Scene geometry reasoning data
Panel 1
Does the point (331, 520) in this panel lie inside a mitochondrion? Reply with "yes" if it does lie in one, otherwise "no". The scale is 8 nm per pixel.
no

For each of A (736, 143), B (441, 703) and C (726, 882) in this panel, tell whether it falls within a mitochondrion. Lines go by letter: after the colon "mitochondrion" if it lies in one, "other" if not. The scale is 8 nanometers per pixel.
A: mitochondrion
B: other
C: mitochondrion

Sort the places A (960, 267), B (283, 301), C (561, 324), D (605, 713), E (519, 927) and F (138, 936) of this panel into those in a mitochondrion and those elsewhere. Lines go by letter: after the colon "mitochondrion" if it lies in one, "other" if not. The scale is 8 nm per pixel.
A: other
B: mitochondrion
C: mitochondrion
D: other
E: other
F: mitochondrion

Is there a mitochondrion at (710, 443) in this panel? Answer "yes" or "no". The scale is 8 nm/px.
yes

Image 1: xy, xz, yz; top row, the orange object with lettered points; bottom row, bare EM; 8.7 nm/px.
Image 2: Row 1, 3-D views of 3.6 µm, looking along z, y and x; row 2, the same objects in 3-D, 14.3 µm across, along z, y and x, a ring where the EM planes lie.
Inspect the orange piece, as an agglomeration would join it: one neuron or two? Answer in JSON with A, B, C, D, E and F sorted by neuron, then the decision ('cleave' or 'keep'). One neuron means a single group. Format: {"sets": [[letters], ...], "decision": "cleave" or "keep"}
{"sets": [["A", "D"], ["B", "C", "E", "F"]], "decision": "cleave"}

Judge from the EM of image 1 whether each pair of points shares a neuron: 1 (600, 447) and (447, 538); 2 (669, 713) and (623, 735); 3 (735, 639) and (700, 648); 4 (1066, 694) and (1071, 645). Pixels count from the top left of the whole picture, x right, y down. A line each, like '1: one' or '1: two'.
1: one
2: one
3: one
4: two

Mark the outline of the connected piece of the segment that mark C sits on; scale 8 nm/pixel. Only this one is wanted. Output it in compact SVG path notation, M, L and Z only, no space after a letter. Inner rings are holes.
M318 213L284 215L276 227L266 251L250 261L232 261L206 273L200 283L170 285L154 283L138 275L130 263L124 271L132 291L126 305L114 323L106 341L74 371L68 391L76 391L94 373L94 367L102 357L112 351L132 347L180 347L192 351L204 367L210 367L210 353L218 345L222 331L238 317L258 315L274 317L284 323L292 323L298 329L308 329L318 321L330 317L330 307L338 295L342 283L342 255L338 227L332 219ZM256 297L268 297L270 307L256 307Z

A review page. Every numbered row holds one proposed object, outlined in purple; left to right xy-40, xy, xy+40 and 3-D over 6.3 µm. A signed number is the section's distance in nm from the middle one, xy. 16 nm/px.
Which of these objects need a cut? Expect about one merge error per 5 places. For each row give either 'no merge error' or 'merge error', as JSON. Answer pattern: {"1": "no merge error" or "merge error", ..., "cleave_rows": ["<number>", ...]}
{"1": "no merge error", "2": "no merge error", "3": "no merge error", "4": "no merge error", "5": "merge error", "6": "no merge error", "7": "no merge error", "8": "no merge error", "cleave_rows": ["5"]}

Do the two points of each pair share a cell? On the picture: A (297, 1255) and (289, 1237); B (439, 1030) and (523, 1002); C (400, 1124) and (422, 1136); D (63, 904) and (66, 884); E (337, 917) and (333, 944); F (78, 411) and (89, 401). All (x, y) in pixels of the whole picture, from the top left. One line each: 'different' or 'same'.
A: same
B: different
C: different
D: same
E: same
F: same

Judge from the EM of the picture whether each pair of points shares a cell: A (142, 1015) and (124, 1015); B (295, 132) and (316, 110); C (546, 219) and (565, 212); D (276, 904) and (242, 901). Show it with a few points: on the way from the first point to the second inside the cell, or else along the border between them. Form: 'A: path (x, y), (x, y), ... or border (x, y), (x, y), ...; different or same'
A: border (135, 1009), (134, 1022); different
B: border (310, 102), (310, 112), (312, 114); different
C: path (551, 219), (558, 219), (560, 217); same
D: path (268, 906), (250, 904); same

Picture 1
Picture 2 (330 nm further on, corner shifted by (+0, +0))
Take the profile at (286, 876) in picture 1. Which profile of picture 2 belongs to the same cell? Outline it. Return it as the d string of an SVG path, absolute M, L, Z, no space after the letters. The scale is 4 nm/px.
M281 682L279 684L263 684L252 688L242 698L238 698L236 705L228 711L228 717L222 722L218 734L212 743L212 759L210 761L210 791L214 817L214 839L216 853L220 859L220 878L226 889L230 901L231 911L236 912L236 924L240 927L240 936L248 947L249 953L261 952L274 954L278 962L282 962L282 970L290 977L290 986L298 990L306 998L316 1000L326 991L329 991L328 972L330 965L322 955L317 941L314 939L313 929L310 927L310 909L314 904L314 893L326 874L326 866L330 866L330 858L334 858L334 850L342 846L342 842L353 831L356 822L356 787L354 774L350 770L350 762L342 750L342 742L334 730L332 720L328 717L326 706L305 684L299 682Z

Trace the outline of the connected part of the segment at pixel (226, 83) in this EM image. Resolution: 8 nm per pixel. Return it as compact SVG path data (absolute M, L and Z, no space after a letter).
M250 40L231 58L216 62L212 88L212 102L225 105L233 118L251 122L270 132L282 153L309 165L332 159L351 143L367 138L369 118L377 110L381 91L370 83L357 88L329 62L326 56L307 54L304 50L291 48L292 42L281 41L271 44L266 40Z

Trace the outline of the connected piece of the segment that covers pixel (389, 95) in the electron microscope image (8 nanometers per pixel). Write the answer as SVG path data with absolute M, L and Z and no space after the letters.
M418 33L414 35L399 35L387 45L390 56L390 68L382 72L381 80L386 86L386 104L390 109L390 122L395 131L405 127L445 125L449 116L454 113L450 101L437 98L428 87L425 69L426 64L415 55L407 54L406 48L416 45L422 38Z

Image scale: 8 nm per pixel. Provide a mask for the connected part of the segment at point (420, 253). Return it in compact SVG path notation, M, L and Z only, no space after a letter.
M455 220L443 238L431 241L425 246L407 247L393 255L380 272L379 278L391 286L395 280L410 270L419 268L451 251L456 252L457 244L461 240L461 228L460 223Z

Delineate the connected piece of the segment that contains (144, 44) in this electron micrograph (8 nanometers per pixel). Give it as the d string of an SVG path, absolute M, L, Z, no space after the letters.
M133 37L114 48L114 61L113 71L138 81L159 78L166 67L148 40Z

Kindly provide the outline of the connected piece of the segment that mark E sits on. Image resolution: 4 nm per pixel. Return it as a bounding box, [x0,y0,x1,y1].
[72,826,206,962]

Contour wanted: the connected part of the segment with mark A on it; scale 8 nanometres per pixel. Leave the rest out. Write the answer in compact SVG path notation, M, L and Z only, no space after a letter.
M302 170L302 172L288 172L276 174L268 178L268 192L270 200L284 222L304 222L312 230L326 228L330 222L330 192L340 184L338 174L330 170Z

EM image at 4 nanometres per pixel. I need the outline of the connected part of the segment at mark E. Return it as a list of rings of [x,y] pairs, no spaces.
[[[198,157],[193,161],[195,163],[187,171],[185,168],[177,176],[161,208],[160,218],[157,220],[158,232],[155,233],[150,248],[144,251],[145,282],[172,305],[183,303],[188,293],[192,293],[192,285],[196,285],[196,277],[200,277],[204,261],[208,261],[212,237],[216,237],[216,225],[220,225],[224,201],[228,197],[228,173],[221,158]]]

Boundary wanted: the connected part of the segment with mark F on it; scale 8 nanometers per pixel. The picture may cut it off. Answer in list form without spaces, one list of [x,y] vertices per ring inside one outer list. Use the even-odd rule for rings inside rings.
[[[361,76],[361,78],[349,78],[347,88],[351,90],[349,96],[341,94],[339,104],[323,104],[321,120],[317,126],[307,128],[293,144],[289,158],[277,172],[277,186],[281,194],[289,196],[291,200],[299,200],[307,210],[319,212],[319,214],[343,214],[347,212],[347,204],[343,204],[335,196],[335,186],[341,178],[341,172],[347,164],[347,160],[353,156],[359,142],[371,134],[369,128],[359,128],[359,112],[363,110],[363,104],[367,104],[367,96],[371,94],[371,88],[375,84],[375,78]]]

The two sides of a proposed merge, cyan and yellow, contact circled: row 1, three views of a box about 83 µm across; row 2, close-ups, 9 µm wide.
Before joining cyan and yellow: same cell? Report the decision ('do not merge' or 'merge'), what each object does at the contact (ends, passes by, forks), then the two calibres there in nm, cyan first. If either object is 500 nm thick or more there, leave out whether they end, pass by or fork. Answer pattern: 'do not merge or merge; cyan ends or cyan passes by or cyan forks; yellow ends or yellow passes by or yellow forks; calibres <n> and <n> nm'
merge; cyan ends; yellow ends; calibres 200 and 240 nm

▶ Work instruction
Please make an exact copy of the lines above from the line with "Image 1: xy, xz, yz;" through the line with "A review page.", both ends included.

▶ Output of the task
Image 1: xy, xz, yz; top row, the orange object with lettered points; bottom row, bare EM; 8.7 nm/px.
Image 2: Row 1, 3-D views of 3.6 µm, looking along z, y and x; row 2, the same objects in 3-D, 14.3 µm across, along z, y and x, a ring where the EM planes lie.
Inspect the orange piece, as an agglomeration would join it: one neuron or two? Answer in JSON with A, B, C, D, E and F sorted by neuron, then the decision ('cleave' or 'keep'). One neuron means a single group. Format: {"sets": [[letters], ...], "decision": "cleave" or "keep"}
{"sets": [["A", "D"], ["B", "C", "E", "F"]], "decision": "cleave"}

Judge from the EM of image 1 whether each pair of points shares a neuron: 1 (600, 447) and (447, 538); 2 (669, 713) and (623, 735); 3 (735, 639) and (700, 648); 4 (1066, 694) and (1071, 645). Pixels count from the top left of the whole picture, x right, y down. A line each, like '1: one' or '1: two'.
1: one
2: one
3: one
4: two

Mark the outline of the connected piece of the segment that mark C sits on; scale 8 nm/pixel. Only this one is wanted. Output it in compact SVG path notation, M, L and Z only, no space after a letter. Inner rings are holes.
M318 213L284 215L276 227L266 251L250 261L232 261L206 273L200 283L170 285L154 283L138 275L130 263L124 271L132 291L126 305L114 323L106 341L74 371L68 391L76 391L94 373L94 367L102 357L112 351L132 347L180 347L192 351L204 367L210 367L210 353L218 345L222 331L238 317L258 315L274 317L284 323L292 323L298 329L308 329L318 321L330 317L330 307L338 295L342 283L342 255L338 227L332 219ZM256 297L268 297L270 307L256 307Z

A review page. Every numbered row holds one proposed object, outlined in purple; left to right xy-40, xy, xy+40 and 3-D over 6.3 µm. A signed number is the section's distance in nm from the middle one, xy. 16 nm/px.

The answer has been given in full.